My heart skipped a beat when I wound up with two butternut squash recipes, but the coincidence illustrates how the best chefs plan their menus around the most flavorful seasonal ingredients: think lots of butternut squash and bacon augmented by such fall flavor enhancers as butter, brown sugar and brandy.

Despite many of the same raw ingredients, the variations were strikingly different. Jennifer Maloney of the Kemper Museum’s Café Sebastienne created a brilliant savory crisp with a panko-blue cheese topping. Todd Schulte, owner of the homemade soup company Uncommon Stock in the Columbus Park neighborhood, created a silky and satisfying butternut squash soup with a dollop of I-want-to-scream-this-is-so-good apple-bacon marmalade casually swirled in as garnish.

Still on the subject of bacon, Howard Hanna of downtown’s the Rieger Hotel Grill & Exchange, solved the sawdusty turkey breast dilemma by first brining the bird, then blanketing the breast with bacon. (Sounds complicated, but it’s not.) The bacon keeps the breast moist, while adding a smoky flavor.

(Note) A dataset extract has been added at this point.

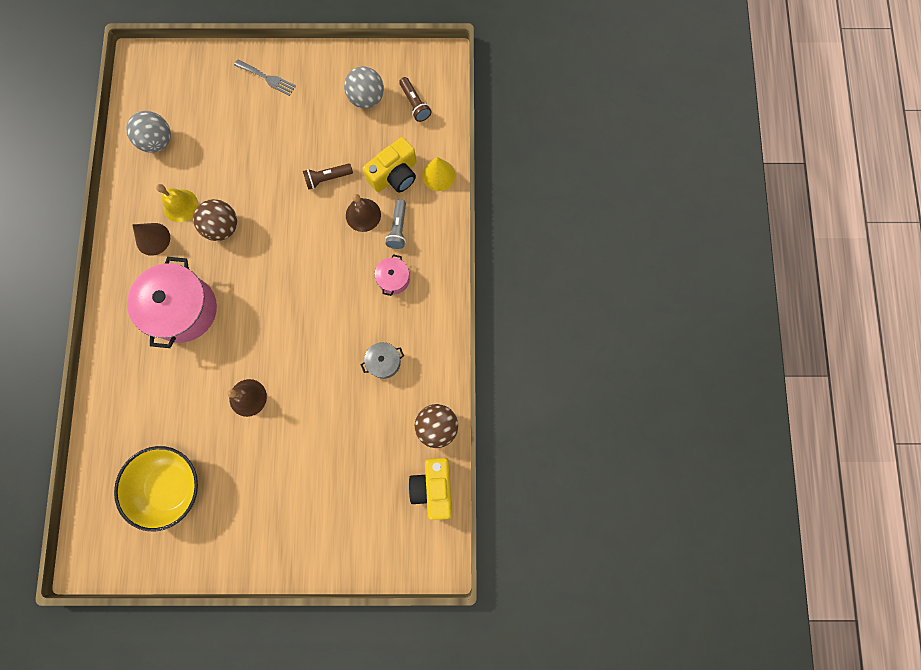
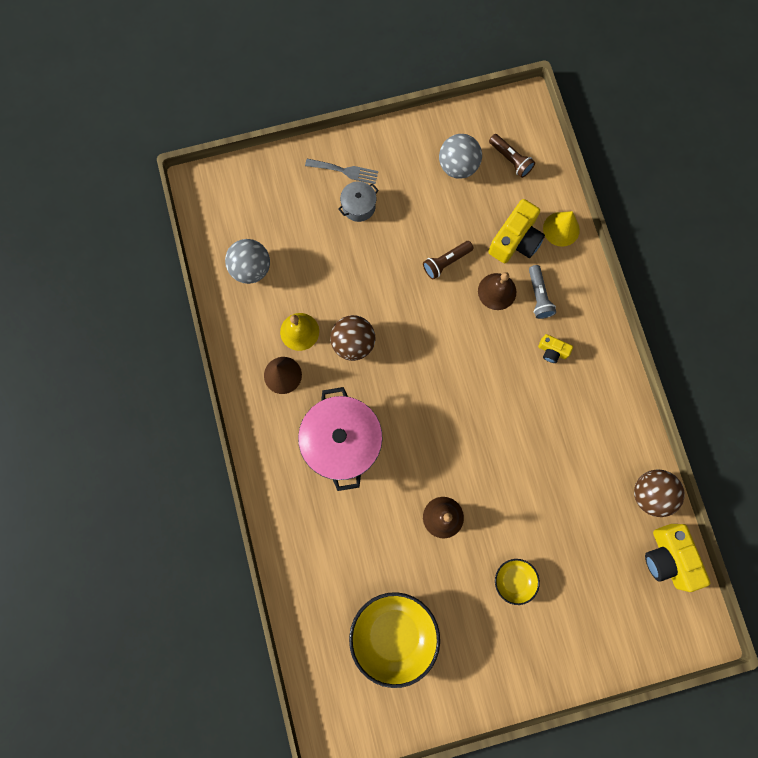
camera: 15 degrees left, 0 degrees up
(290, 469) = (514, 580): none -> yellow bowl
(384, 362) = (572, 441): grey pot -> grey pot (358, 206)
(393, 279) = (552, 351): pink pot -> yellow camera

Unsure whether he would insist on stuffing the bird, I also assigned the stuffing/dressing to Hanna. (For food safety reasons he volunteered to cook it outside the bird.)

By then I realized I had forgotten to assign someone the gravy. Ted Habiger of Room 39 (on 39th Street) to the rescue. For his intensely local take on mashed potatoes, he folded a medley of earthy mushrooms into the mash and ladled a smooth, blond gravy highlighting the native chestnut over the top.

Fred Messner of Nature’s Choice Biodynamic Farm near St. Joseph had his son drop off a few pounds of his dark brown chestnuts, a nut that contains more starch and less oil than most other nuts, hence its propensity to explode when roasted. Now that I have your attention, Habiger shares tips to make sure the nuts quietly steam open.

Finally, it was time for pumpkin pie. After I told her how I always stress out over pie dough, Erin Brown of Dolce Baking Co. in Prairie Village suggested I try the bourbon-pumpkin tart that has become a must-have at her house throughout the holidays. The dough was forgiving, and the tart came out of the oven as beautiful to look at as it was scrumptious to eat.

I’m feeling reassured and ready to cook my family a feast they won’t soon forget. And all thanks to a little help from some of Kansas City’s best chefs.